Материалы с лиссабонской конференции

Выкладываю давно обещанные материалы с переводческой конференции в Лиссабоне.

Standing out from the Crowd:
Advancing your Translation Career
by Marcela Jenney

To stay competitive in today’s fierce marketplace, professionals, executives and business owners must cultivate their own personal brand. Translators are no exceptions. The translation industry is overcrowded. To succeed today as professional translators we need more than credentials, experience and tools. We need to be in control of our businesses and our careers. We need to sell to the world our unique promise of value. Otherwise, we will compete just on the basis of price. Unfortunately, translation is perceived in the marketplace as a commodity. So, how can we make translation a non-commodity? For starters, we, as translators, have to see ourselves as a brand – unique, relevant, and compelling – no longer just translators. If we are to survive in this profession and stand out from the crowd, we have to uncover, build and nurture our own personal brand. Personal branding means using who we are to get what we want from life. By developing our own individual winning brand, we can increase our visibility and presence, boost our revenues, increase our confidence, understand ourselves better, and create a clear focus of our business. In this presentation, Marcela Jenney will share everything you need to know about personal branding to differentiate yourself in the competitive translation marketplace. This includes showing you techniques to devise your own personal branding strategy to expand your success and make you stand out from the crowd in the translation arena.

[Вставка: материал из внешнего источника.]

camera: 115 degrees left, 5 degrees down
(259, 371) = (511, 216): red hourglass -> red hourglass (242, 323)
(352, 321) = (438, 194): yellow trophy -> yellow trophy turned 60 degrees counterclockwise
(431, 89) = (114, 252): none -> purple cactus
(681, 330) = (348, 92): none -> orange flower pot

Презентация + mp3 выступления (12,7 МБайт)


Bearings Inside Out
by João Roque Dias

In technical and less technical texts, whether critical in engineering terms or less so, translators working from English into other languages frequently misuse the word ’bearing’ as a fast equivalent for ’anti-friction bearing’. And, so, most invarably, bearing is simply rendered as rolamento (pt), roulement (fr), rolamiento (es), cuscinetto (it) or Wälzlager (de). This is typically both grossly incorrect and a complete betrayal of the original. To translate, say, "main bearing", referring to an internal combustion engine, as "main rolling bearing" instead of its right counterpart in the target language ("apoio da cambota", in Portuguese), is nothing less than a ‘clanger’ and a clear pointer to the translator’s ignorance of the subject matter that he or she claims to master. In this presentation, I will try to clarify the concepts and terminologies associated to this simple term. After all, bridges, sailors, and mechanics all use bearings, and it’s up to us, the translators, to tell them apart and to come up with the right translation. Without, of course, loosing our bearings…

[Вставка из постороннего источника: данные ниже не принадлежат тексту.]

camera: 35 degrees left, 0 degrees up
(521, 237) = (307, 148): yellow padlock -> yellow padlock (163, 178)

Презентация + mp3 (23 МБайт)


Translating Technical Manuals – DOs and DON’Ts
by João Roque Dias

A technical text is not a literary text sprinkled with hard to understand, complicated, puzzling words (the so called technical terms) and funny sentences. Far from it! A technical text, or the manuals that form its natural habitat, is written for a very precise and specific purpose: to convey information to those who need it to perform their work, keep their jobs, or, simply, to enhance their lives.

With these simple facts in mind, we will look at a manual’s anatomy, dissect it part by part (from the translator’s point of view), and study some examples of what to do (and not to do…). Not convinced? Look at the spines (yes, just the spines…) of the books lying on your shelves and try to spot the differences.